The Irish government is to launch a reserve fund and may partially support the scheme with assets from its existing sovereign development fund, the Ireland Strategic Investment Fund (ISIF).
Releasing the summer economic statement earlier this week, minister for finance Michael Noonan said the government would stand by its pledge in the programme for government to launch the so-called rainy day fund.
Noonan said that, from 2019, at which point the government is expecting to run a balanced budget, it would put aside €1bn a year to be used to offset any future economic slowdown with potential stimulus measures.
Documents released as part of the economic statement say: “Proposals for the operation of the rainy day fund and the circumstances under which the amount would be deployed as a fiscal support for the economy will be developed.”
The document adds that the Department of Finance will issue a consultation by early next year detailing the “proposed operational modalities, including inter alia the trigger for deploying the fund”, with details to be discussed with the Oireachtas, Ireland’s parliament.
“The government,” it continues, “will also consider the merits of using any one-off receipts (such as windfall corporate tax receipts – or, indeed, other windfall tax revenues) or part of the Ireland Strategic Investment Fund to capitalise the rainy day fund.”
The Irish Fiscal Advisory Council, a statutory body offering independent assessments of government policy, has supported the establishment of a rainy day fund.
The council’s most recent report from the beginning of June notes that such a fund could help successive governments withstand pressures to relax fiscal policies in times of a budget surplus.
It adds: “An appropriately designed rainy day fund could give the government scope to operate counter-cyclical fiscal policy to boost the economy during future downturns.
“It could also help the government to avoid the need for forced fiscal consolidation in the event of a sudden loss of market access.”
A spokesman for the Department of Finance was unable to say whether financing would come from the €7.9bn segment of the ISIF being used to stimulate economic growth, or if funding would be diverted from the directed portfolio, used by the government in 2009 to buy stakes in Allied Irish Banks (AIB) and Bank of Ireland.
He noted that any decision on use of ISIF funding would be discussed by parliamentarians when the consultation got underway.

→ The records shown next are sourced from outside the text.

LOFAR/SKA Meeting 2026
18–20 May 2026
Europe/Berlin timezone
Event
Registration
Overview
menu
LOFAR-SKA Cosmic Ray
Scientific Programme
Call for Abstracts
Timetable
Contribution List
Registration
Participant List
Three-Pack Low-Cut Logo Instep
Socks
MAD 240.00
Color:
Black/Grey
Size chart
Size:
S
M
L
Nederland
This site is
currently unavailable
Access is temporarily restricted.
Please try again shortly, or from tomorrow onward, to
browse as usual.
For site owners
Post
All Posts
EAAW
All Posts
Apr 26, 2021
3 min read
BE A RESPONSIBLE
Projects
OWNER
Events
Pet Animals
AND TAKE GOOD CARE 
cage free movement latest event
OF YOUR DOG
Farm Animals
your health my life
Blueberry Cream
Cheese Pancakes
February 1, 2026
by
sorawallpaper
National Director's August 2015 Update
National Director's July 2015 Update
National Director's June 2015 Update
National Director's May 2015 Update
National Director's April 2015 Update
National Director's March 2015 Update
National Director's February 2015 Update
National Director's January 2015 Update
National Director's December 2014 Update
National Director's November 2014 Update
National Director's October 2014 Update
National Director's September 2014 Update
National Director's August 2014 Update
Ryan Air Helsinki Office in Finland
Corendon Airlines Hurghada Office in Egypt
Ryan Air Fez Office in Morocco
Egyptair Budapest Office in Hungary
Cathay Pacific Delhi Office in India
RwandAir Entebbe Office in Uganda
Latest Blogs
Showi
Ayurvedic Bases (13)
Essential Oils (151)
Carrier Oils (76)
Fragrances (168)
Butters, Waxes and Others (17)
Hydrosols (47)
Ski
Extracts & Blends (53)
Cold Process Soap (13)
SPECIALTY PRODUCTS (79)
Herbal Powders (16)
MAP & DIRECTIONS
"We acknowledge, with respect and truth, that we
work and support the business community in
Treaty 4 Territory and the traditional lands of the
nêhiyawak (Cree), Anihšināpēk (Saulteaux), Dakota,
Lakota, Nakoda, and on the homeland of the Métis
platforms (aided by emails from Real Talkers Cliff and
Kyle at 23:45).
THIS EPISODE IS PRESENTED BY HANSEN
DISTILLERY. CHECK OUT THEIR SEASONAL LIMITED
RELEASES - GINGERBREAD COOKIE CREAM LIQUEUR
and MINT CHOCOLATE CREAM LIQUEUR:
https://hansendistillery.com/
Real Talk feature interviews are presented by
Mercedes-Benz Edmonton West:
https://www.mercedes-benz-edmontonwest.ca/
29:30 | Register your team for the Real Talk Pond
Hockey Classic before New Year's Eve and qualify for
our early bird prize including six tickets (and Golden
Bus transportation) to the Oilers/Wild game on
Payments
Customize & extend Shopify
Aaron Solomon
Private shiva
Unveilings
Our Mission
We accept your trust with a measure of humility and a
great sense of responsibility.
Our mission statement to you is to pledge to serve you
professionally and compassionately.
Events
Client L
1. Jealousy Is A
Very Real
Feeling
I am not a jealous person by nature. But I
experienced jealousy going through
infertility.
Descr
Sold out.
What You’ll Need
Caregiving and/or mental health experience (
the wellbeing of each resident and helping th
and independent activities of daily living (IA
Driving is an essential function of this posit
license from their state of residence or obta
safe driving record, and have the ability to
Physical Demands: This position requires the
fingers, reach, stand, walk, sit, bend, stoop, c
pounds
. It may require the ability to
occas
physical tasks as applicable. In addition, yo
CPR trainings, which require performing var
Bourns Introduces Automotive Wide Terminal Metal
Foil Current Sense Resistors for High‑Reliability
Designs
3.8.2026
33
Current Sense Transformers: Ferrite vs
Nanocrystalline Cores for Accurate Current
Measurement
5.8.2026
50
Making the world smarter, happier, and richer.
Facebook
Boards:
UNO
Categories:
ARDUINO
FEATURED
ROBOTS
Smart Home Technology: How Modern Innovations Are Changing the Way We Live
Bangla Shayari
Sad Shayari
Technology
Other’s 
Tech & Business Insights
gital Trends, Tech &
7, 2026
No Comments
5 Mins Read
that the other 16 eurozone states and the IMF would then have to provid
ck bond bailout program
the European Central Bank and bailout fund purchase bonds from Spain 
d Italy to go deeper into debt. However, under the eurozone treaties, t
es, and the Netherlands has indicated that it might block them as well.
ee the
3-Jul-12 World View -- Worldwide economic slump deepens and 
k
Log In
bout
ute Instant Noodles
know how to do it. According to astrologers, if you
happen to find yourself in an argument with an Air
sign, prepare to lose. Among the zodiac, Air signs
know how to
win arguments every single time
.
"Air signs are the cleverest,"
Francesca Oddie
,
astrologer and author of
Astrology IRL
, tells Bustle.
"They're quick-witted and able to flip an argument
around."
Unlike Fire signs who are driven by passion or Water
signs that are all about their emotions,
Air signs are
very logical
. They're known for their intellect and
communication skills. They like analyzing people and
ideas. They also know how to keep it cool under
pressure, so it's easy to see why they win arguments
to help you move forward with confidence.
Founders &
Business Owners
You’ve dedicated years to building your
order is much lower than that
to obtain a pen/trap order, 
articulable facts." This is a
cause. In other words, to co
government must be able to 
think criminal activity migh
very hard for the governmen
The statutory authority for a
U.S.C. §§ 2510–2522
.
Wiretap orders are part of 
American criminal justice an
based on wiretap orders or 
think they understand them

ISIF’s directed portfolio was most recently valued at €13.5bn and returned 15.3%, partially aided by a revaluation of AlB to €4.33 per share, up from 1.3 cents per share in 2014.
The discretionary portfolio, meanwhile, which sees investments scrutinised by an independent investment committee chaired by former HSBC North America chief executive Brendan McDonagh, returned 1.5% last year and has committed capital to a number of projects that aim to boost economic growth.
The National Treasury Management Agency’s former chief executive John Corrigan has previously predicted capital within ISIF’s discretionary portfolio would be committed within five years, meaning the majority of the portfolio’s capital is likely to be deployed by the end of 2019.